At $376bn GDP, and an estimated population of 200 million, Nigeria is the top African economy, followed by South Africa at $349bn and Egypt which is worth $237bn. Algeria ranks fourth with a GDP of $178bn followed by Angola, which is considered one of the fastest-growing economies in the world with a GDP of $124b.
Kenya continues to lose massive investment opportunities to the negative effects of uncontrolled corruption levels. Business and political leaders have to proactively travel to Europe, Asia and the Americas to market the country akin to what a door-to-door salesman would. But this becomes ever harder if everyone has this perception that Kenya is egregiously and irredeemably corrupt.
Streams of breaking news in local and international media on continuing arrest and prosecution of senior Government officials accused of using positions to facilitate individual enrichment in blatant theft of donor funds makes it ever harder to convince investors that Kenyan laws will protect them.
When the international media feeds the world with streams of reports that even Deputy Chief Justice Philomena Mwilu and Supreme Court judges deliver rulings based on the size of the ‘brown envelops’ they receive from criminals, the country’s image sinks beyond repair.
It doesn’t help matters any better when the world continues to gather finer details of how Deputy Chief Justice used her high office to apply pressure on bribe givers to transfer ‘loot’ to her various bank accounts.
International perceptions on Kenya’s runaway graft and money-driven politics are making it increasingly harder for the country to compete for investors with other Sub Sahara counterparts.
In the eyes and ears of donors, visitors and investors, Kenya is a risky destination. It makes it more expensive for the state to borrow internationally. In essence, corruption has actively isolated Kenya from the international community.
Governments in Africa have traditionally procured services of international public relations and lobbying firms to redeem and repackage their international image after ruling elites have tarnished it beyond redemption through corruption, avarice and endemic crony capitalism.
For Kenya, these tactics, no matter how suave the PR gurus are, may be severely limited in scope and bite. Such efforts may temporarily alter perceptions but will never actually change facts on the ground.
The government should instead focus on putting out accurate messages to the world and take concrete steps to change the situation on the ground.
But even as it takes such moves, captains and architects of corruption, no matter how high their offices, must be confined behind bars.
In addition to restoring the faith Kenyans and the international community have on our judicial system, the action will dilute anger and bitterness of thousands of jobless youth who have often been sidelined by the sheer greed of a few kleptocrats.
It may assuage the pain of millions of crushed hearts and spirits of mothers and fathers who daily watch their disillusioned children spiral into crime, drugs and radicalization.
Corruption has destroyed Kenya’s soul and needs commensurate punishment. Prolonged prison sentences and seizure of all assets will be a good starting point, though still not proportionate.
This notwithstanding, prison time for corrupt individuals, especially VIPs (sarcastically referred to in Kenya as Very Important Pigs), will undoubtedly change local and international perceptions on Kenya.

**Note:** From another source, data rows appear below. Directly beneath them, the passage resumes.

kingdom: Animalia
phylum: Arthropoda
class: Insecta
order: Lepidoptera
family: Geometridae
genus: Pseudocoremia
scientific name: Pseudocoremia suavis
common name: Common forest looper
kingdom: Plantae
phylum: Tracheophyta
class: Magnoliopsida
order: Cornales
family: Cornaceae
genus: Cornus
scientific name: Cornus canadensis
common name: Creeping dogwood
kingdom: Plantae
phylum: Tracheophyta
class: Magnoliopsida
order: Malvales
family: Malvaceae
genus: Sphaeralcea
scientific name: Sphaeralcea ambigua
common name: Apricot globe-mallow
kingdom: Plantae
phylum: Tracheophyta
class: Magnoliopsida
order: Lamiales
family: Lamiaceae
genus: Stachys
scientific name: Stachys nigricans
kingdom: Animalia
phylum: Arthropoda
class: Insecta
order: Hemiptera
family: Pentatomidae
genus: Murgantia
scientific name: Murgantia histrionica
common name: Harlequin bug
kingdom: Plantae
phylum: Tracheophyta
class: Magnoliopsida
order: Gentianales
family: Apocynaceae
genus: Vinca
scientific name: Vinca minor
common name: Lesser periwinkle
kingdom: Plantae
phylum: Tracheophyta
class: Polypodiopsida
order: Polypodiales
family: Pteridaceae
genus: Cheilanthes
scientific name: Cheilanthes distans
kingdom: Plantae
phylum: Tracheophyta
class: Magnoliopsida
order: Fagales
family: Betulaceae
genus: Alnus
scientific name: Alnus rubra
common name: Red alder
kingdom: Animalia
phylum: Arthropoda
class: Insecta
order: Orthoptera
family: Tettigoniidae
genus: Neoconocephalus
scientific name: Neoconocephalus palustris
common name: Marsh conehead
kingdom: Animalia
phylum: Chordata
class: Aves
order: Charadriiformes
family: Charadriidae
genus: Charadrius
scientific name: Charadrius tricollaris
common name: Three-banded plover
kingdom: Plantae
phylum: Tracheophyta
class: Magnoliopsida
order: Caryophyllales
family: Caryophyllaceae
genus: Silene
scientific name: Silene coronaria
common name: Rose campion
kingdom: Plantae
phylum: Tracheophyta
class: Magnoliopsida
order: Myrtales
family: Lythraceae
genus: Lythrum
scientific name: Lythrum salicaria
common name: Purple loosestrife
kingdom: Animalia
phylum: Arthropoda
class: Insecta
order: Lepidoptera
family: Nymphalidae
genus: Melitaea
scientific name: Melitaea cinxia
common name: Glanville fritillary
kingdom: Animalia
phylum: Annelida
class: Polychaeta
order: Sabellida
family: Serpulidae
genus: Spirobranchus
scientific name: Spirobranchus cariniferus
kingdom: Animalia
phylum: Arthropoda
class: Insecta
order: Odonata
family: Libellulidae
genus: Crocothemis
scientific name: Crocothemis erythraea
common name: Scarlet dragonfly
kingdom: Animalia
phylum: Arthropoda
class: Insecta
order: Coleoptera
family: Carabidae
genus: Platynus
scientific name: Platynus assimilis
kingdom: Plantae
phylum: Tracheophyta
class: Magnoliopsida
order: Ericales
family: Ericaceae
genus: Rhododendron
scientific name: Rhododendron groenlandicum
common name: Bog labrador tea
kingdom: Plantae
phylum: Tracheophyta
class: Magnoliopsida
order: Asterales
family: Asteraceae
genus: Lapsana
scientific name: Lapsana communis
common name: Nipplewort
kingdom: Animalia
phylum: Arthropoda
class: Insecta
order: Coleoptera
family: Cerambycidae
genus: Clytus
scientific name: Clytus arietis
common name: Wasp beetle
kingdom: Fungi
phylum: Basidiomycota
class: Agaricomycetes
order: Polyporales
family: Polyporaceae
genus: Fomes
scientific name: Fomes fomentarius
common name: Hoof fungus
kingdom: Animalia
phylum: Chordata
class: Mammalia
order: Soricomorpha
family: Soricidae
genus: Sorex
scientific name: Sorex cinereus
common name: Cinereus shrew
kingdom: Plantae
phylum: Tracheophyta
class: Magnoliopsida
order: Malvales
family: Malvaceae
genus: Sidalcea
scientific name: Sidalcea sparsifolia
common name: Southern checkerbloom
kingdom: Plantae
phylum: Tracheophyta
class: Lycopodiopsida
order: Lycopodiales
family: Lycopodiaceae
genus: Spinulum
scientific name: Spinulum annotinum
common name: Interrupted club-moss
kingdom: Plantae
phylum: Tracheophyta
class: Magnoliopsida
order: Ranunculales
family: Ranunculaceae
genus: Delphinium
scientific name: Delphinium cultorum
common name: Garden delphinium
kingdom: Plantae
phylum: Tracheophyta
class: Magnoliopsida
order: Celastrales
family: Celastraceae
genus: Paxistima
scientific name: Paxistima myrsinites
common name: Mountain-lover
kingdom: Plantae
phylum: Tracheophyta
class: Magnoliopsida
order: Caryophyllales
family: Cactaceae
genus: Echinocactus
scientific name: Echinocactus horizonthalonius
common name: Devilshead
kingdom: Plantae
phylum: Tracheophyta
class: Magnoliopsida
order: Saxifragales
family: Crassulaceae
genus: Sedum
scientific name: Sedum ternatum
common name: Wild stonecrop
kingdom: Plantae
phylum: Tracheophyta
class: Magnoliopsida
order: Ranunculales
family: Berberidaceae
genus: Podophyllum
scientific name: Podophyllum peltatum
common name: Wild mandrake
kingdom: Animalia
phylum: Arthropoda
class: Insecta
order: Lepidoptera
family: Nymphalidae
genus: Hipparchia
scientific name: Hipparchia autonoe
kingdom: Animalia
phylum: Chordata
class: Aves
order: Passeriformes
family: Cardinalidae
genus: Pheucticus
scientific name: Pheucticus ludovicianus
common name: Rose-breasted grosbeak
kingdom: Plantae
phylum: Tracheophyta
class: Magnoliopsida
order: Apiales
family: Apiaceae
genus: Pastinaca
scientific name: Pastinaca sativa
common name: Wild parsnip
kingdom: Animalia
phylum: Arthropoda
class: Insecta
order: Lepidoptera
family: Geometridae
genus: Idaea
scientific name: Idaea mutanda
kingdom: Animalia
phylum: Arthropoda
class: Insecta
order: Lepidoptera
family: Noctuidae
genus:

Instilling fear on legal rewards for corruption may only be a first, but necessary, bold step. Kenya also needs to inversely communicate the benefits of virtue in governance and business.
This is particularly critical at a time when 47 per cent of Kenyan youth, who have been captured in a recent survey saying they admire people who make money by whichever means, including breaking the law.
Kenya also requires civic education at local levels to instill a culture of good governance on ordinary citizens.
In the words of former US Vice President Joe Biden, “fighting corruption is not just good governance. It’s self-defence. It’s patriotism.”